Figure understanding tasks
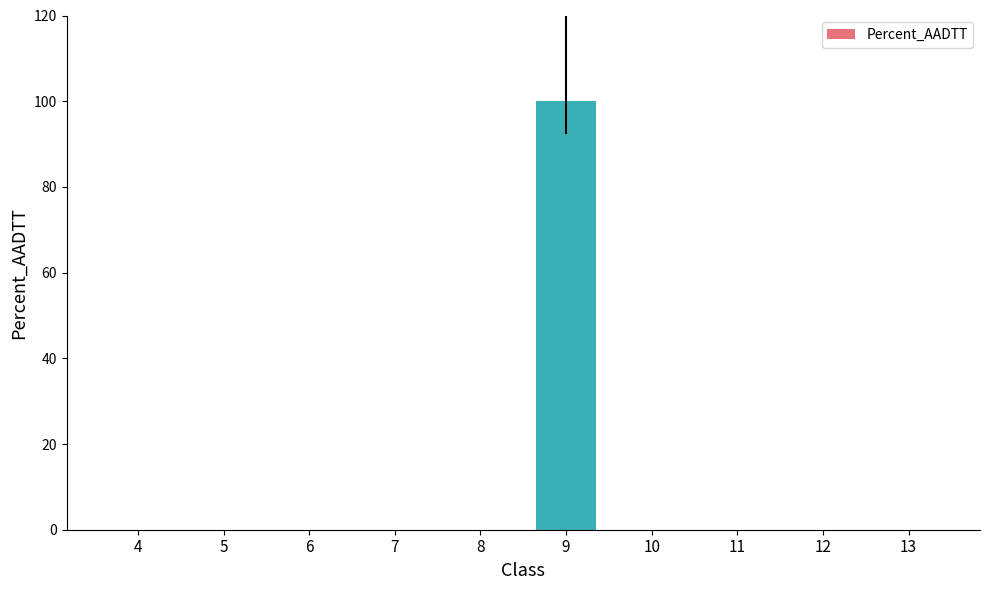

Are the bars horizontal?

No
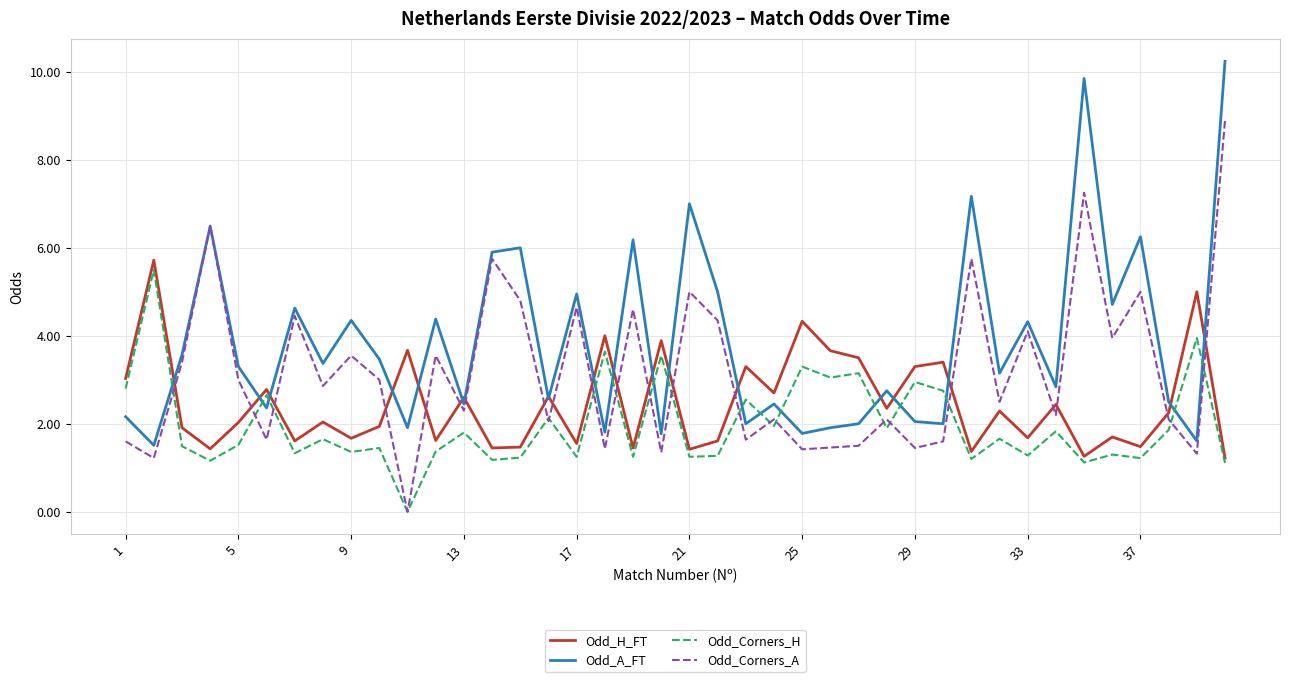

Which series has the largest total across all categories?

Odd_A_FT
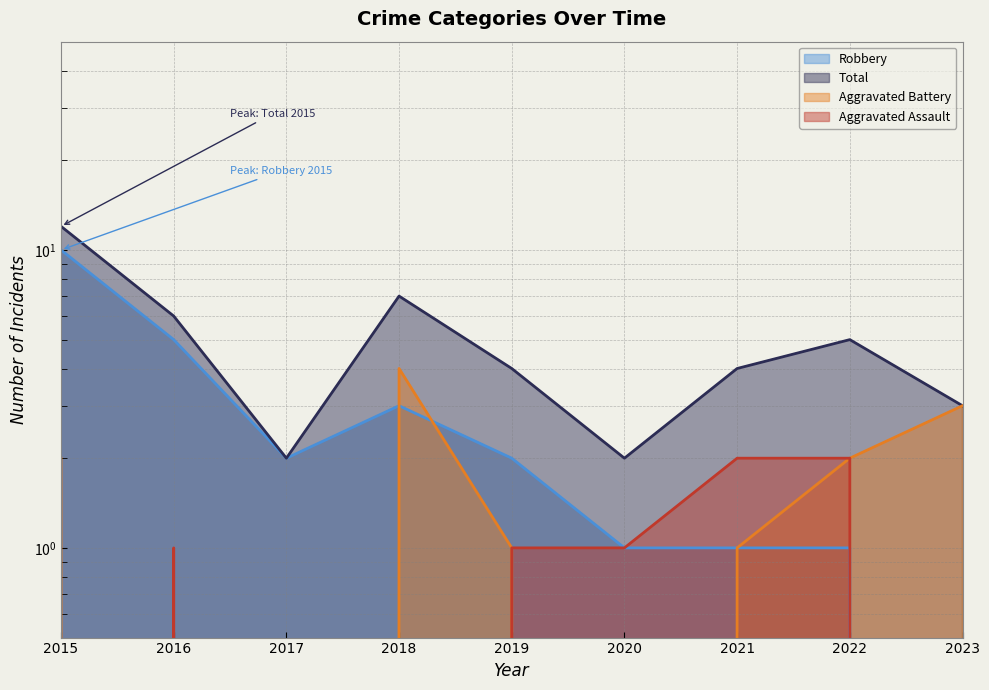

List the series in order of their peak value, highest first.

Total, Robbery, Aggravated Battery, Aggravated Assault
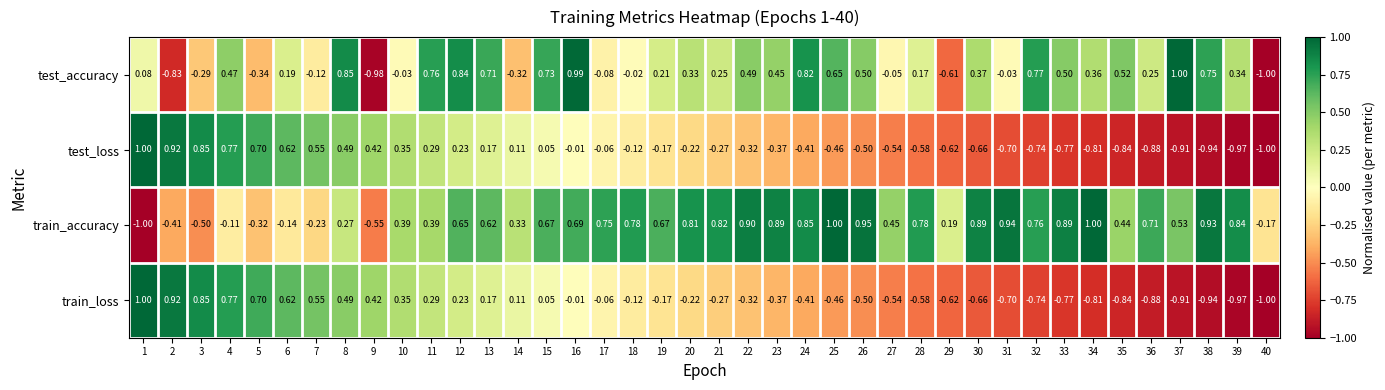

Which series has the largest total across all categories?

train_accuracy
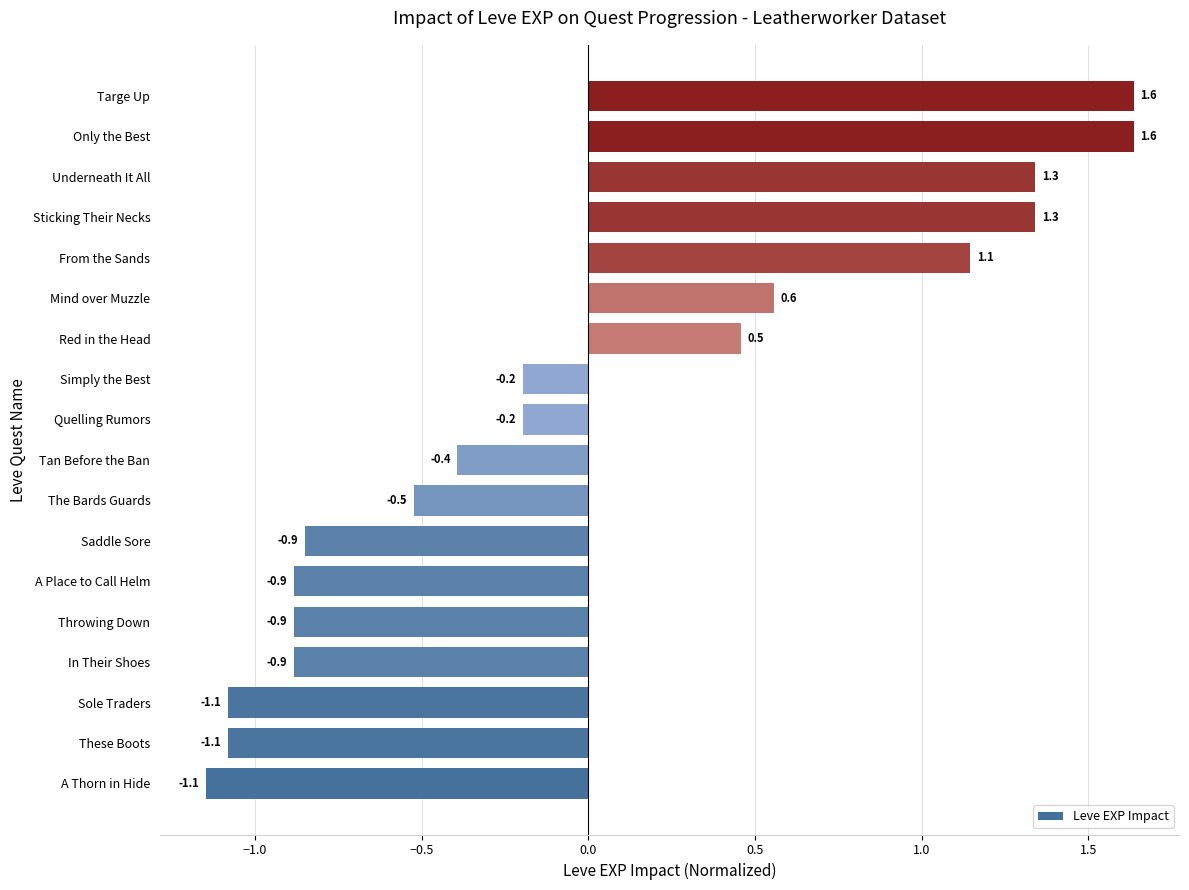

How many series are shown in this chart?

1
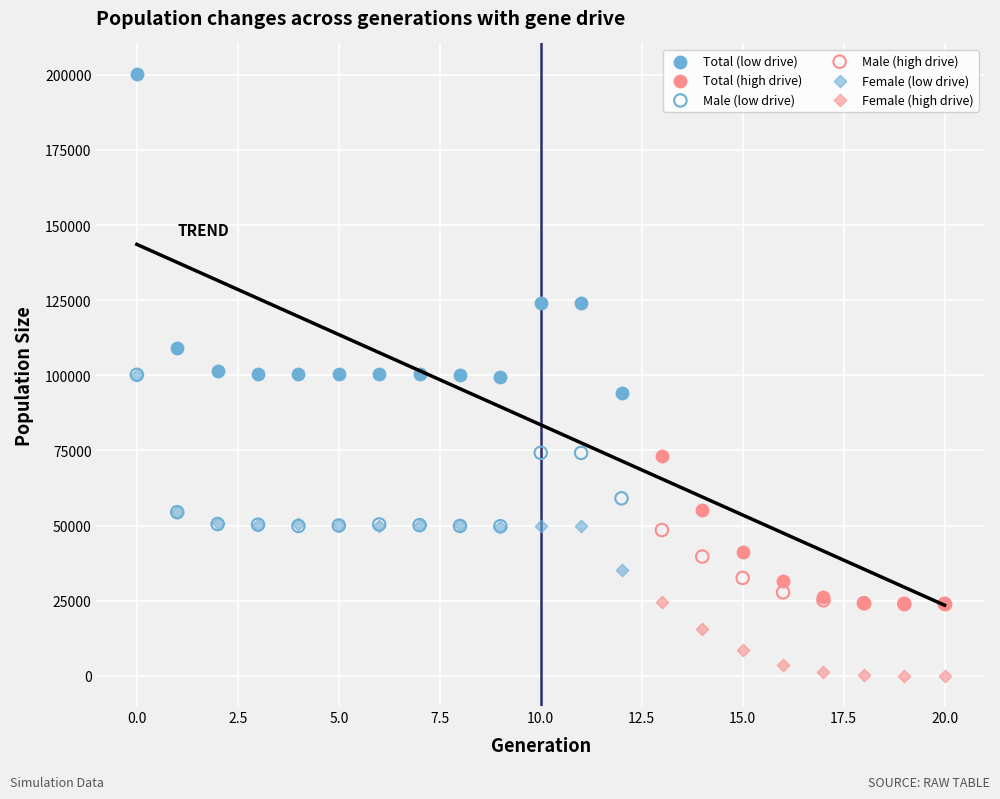

Which series has the widest spread of Y values?

Total (low drive)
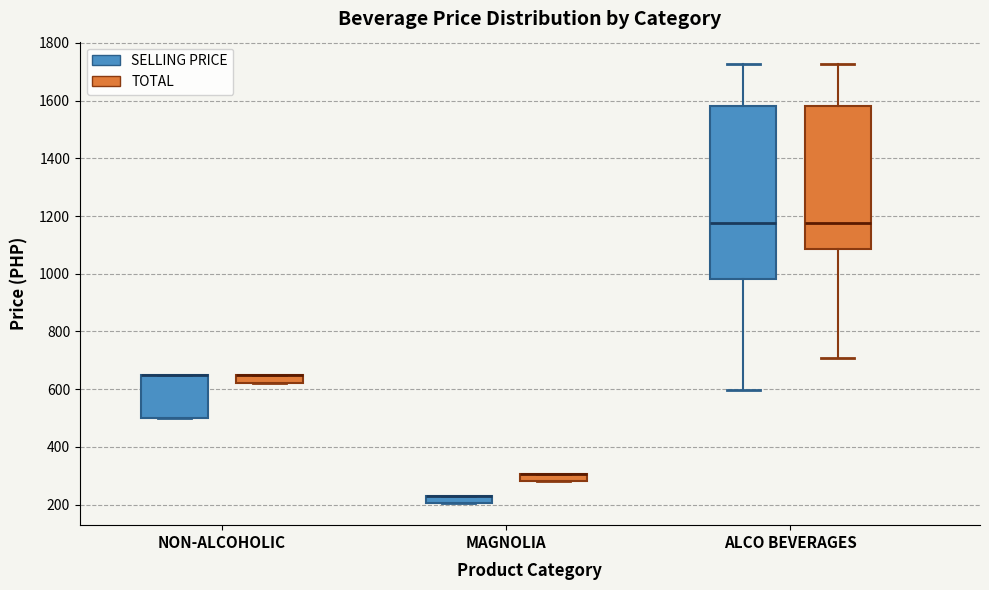

Which box is the tallest, from its lower edge to its upper edge?

ALCO BEVERAGES (SELLING PRICE)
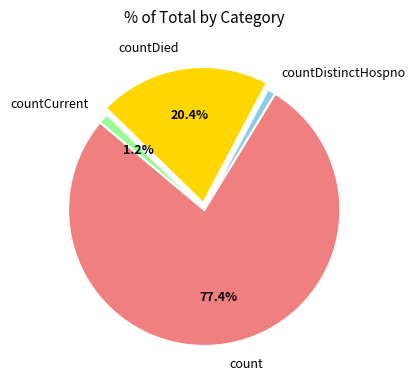

To the nearest percent, what is the combined percentage of count and countDistinctHospno?

78%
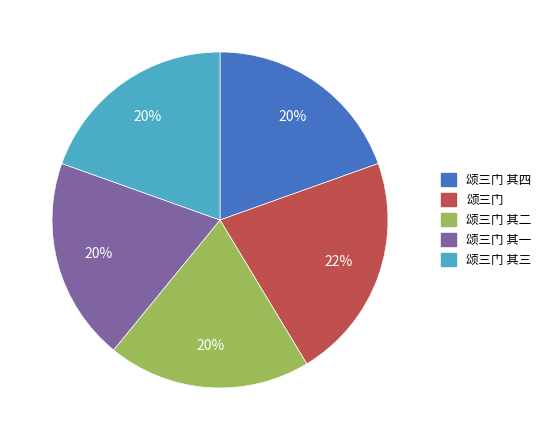

Which has a higher value, 颂三门 or 颂三门 其三?

颂三门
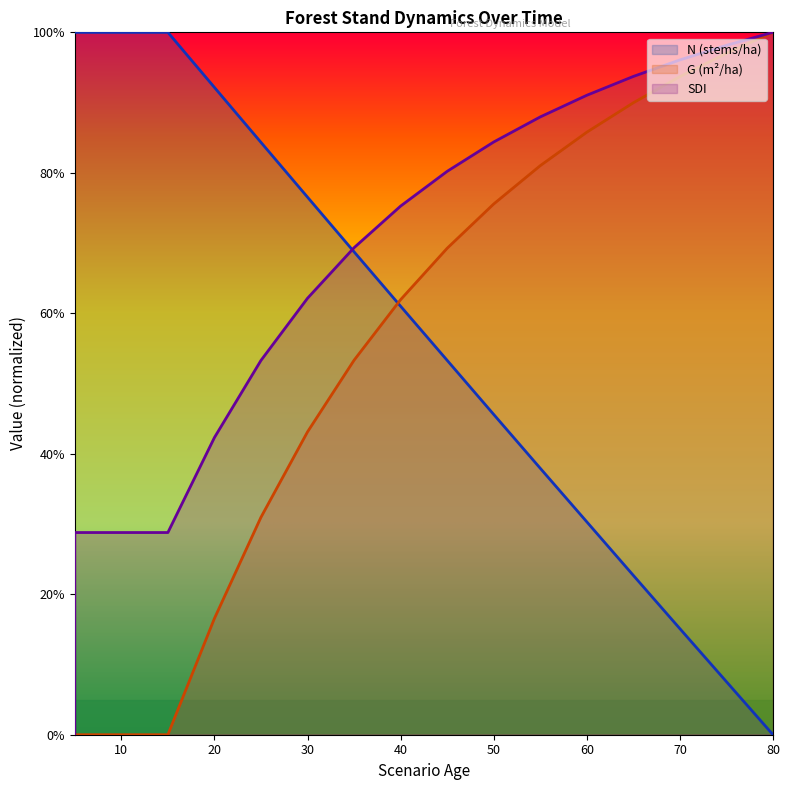

Where is G nearest to the value 0?

5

WHAT YOU HAVE TO DO: Copy every line above word for word, leaving out the pictures.

SOLUTION FOR THIS EXERCISE:
Are the bars horizontal?

No

Which series has the largest total across all categories?

Odd_A_FT

List the series in order of their peak value, highest first.

Total, Robbery, Aggravated Battery, Aggravated Assault

Which series has the largest total across all categories?

train_accuracy

How many series are shown in this chart?

1

Which series has the widest spread of Y values?

Total (low drive)

Which box is the tallest, from its lower edge to its upper edge?

ALCO BEVERAGES (SELLING PRICE)

To the nearest percent, what is the combined percentage of count and countDistinctHospno?

78%

Which has a higher value, 颂三门 or 颂三门 其三?

颂三门

Where is G nearest to the value 0?

5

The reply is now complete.